Please report how many lines in the records below contain the word "down", giving only that number.

====== MATERIAL SHOWN

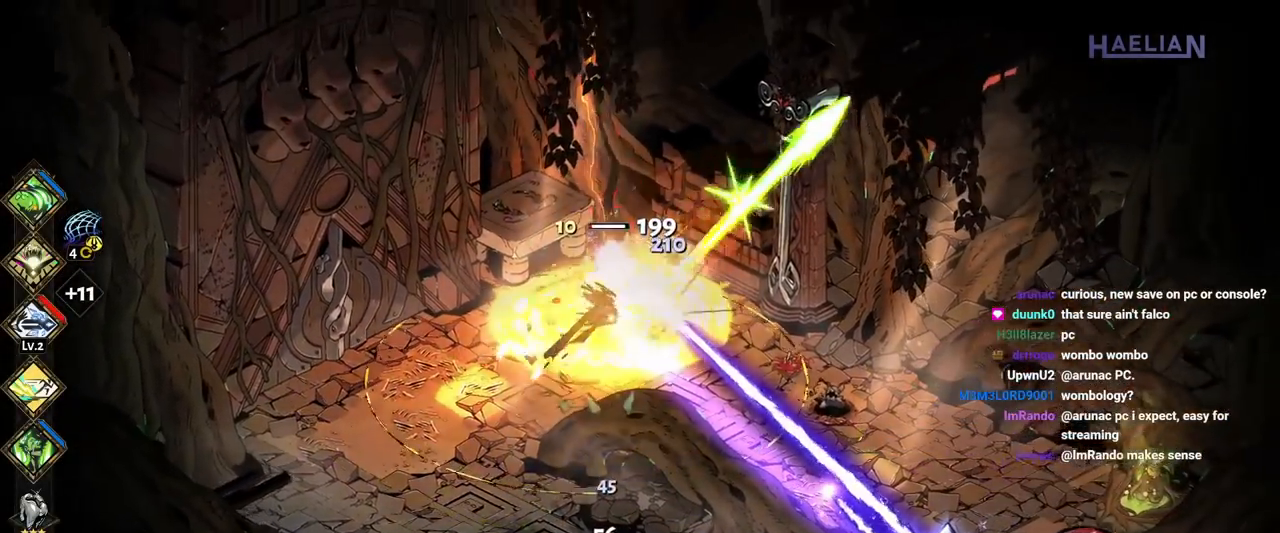
{"dt_ms": 500, "buttons": [], "left_stick": "down", "right_stick": "center", "button_events": [[50, "A", "down"], [67, "X", "down"], [217, "A", "up"], [217, "X", "up"], [350, "Y", "down"], [483, "Y", "up"]]}
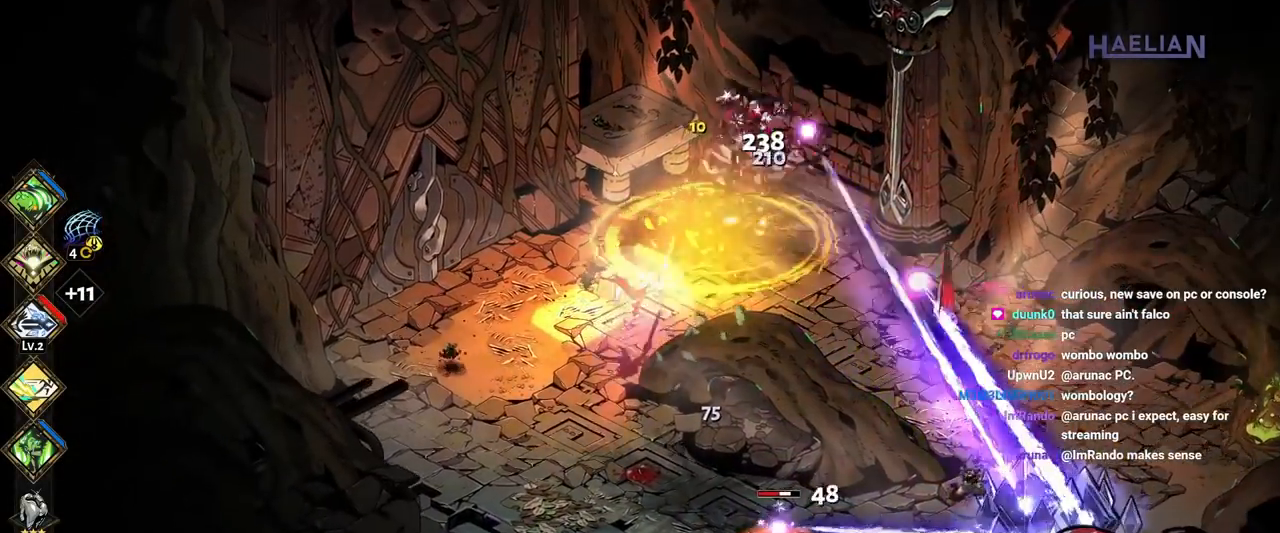
{"dt_ms": 500, "buttons": ["A"], "left_stick": "down-right", "right_stick": "center", "button_events": [[50, "Y", "down"], [167, "Y", "up"], [233, "Y", "down"], [300, "R2", "down"], [350, "R2", "up"], [383, "Y", "up"], [483, "A", "down"]]}
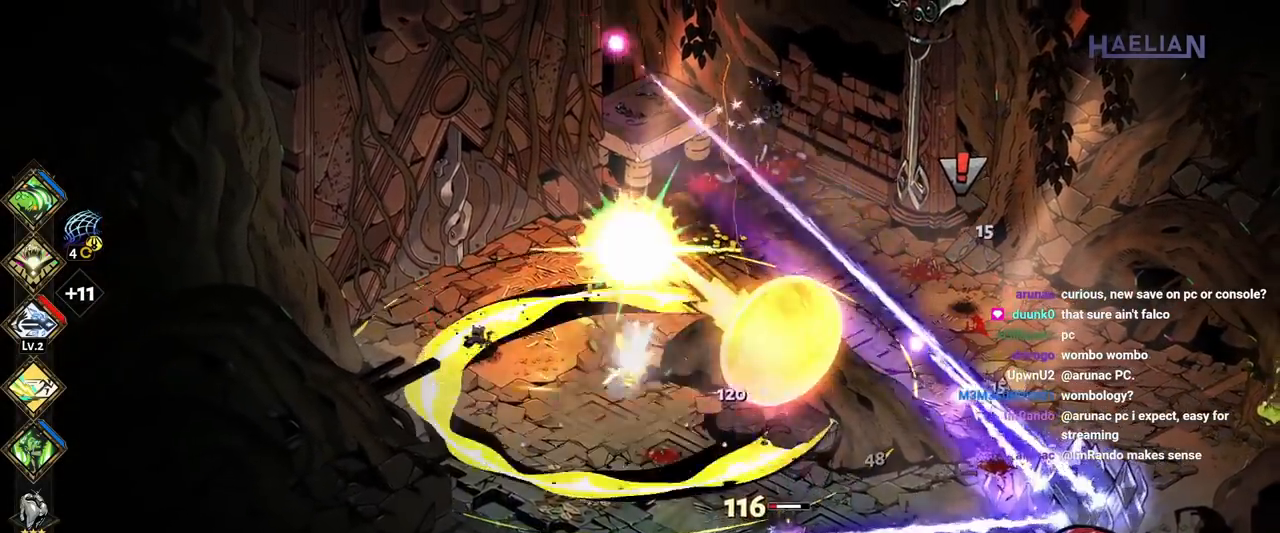
{"dt_ms": 500, "buttons": [], "left_stick": "right", "right_stick": "center", "button_events": [[50, "R2", "down"], [50, "X", "down"], [183, "R2", "up"], [183, "X", "up"], [200, "A", "up"], [250, "A", "down"], [367, "A", "up"]]}
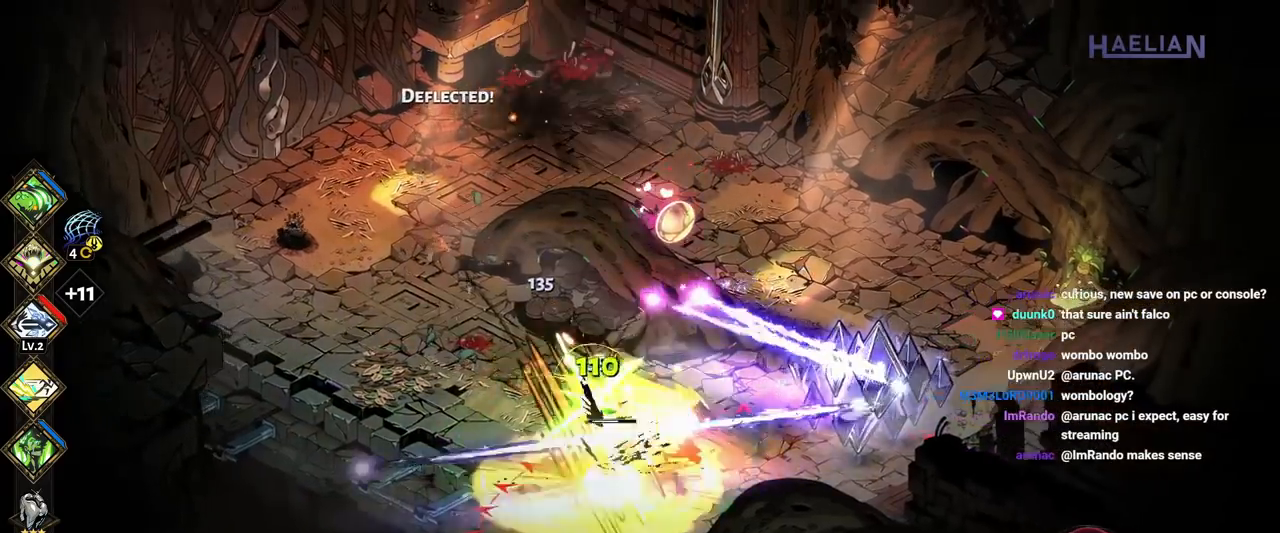
{"dt_ms": 500, "buttons": [], "left_stick": "up-right", "right_stick": "center", "button_events": [[283, "A", "down"], [417, "A", "up"]]}
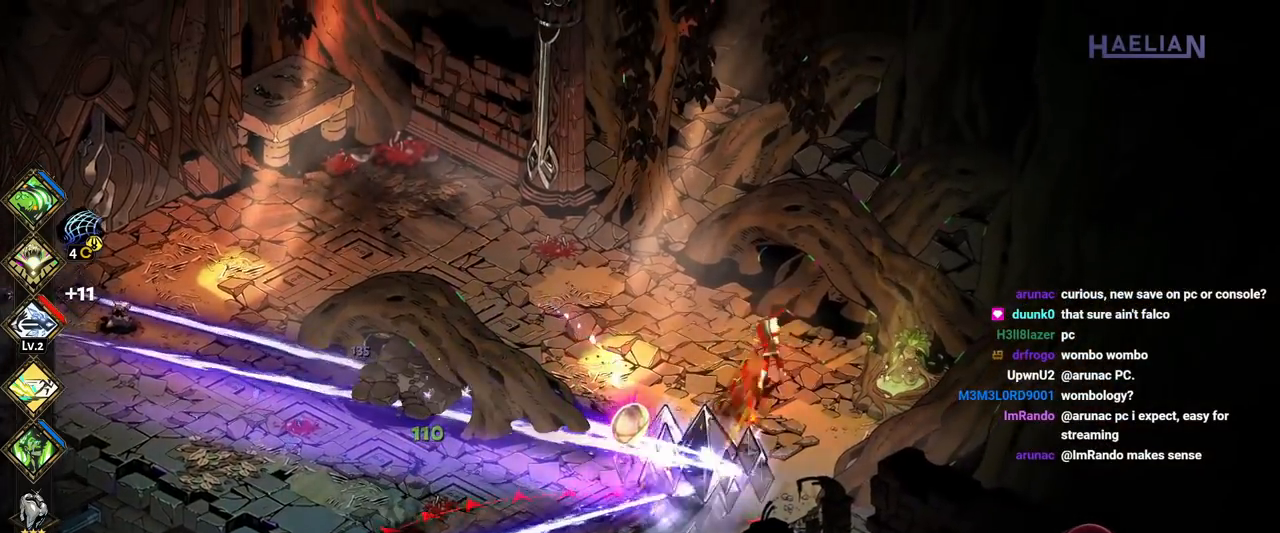
{"dt_ms": 500, "buttons": [], "left_stick": "left", "right_stick": "center", "button_events": []}
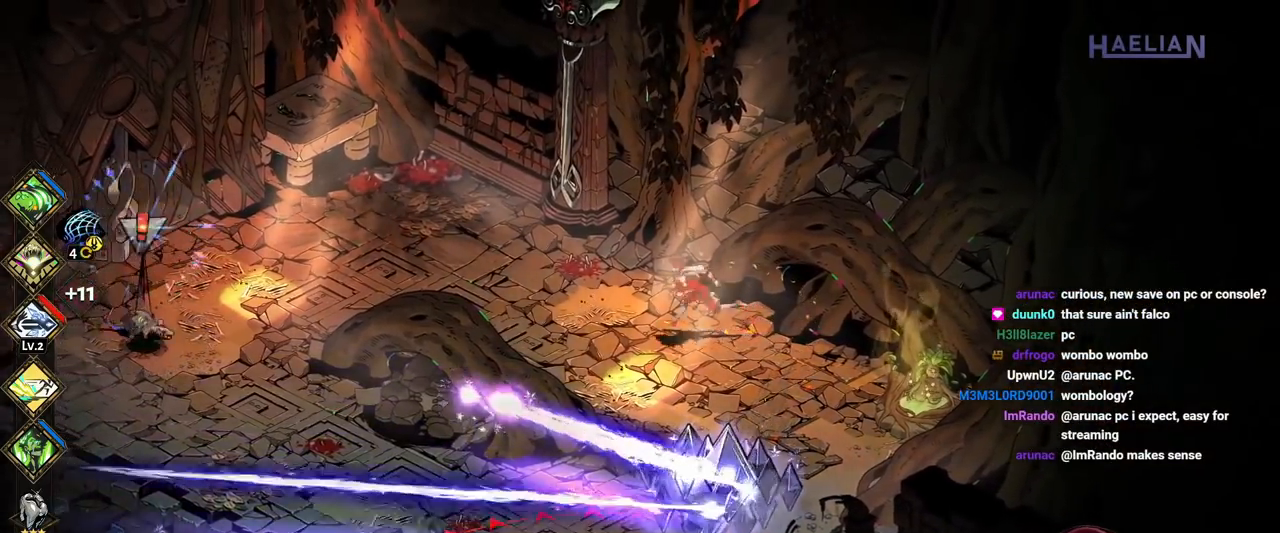
{"dt_ms": 1000, "buttons": [], "left_stick": "center", "right_stick": "center", "button_events": [[117, "A", "down"], [233, "A", "up"], [317, "A", "down"], [350, "X", "down"], [433, "A", "up"], [517, "X", "up"], [650, "Y", "down"], [833, "Y", "up"]]}
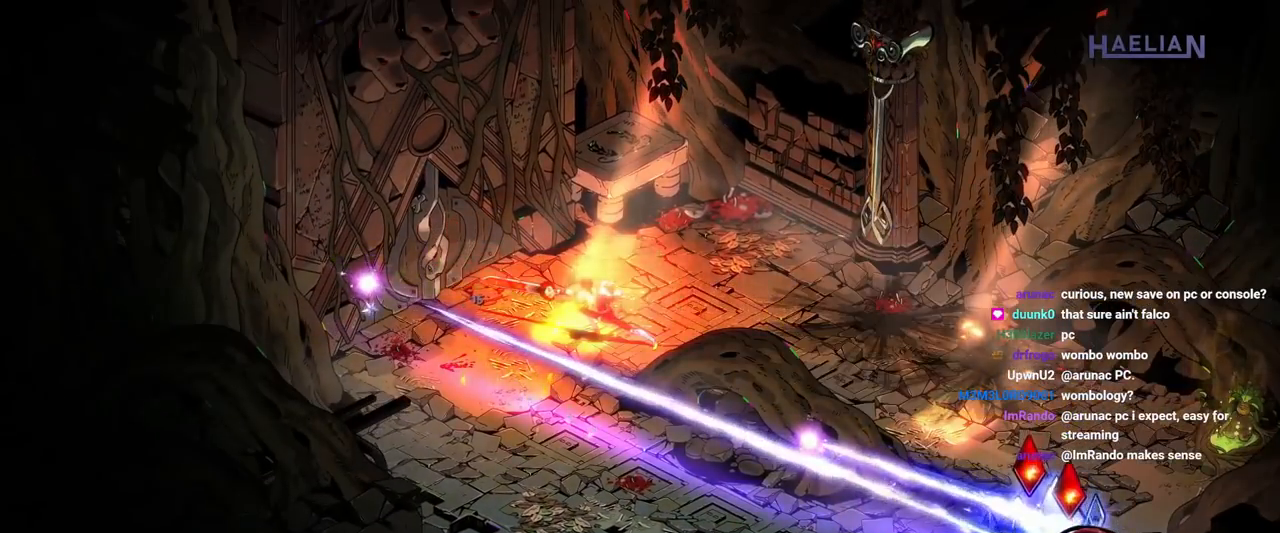
{"dt_ms": 500, "buttons": [], "left_stick": "right", "right_stick": "center", "button_events": []}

============

RESPONSE: 5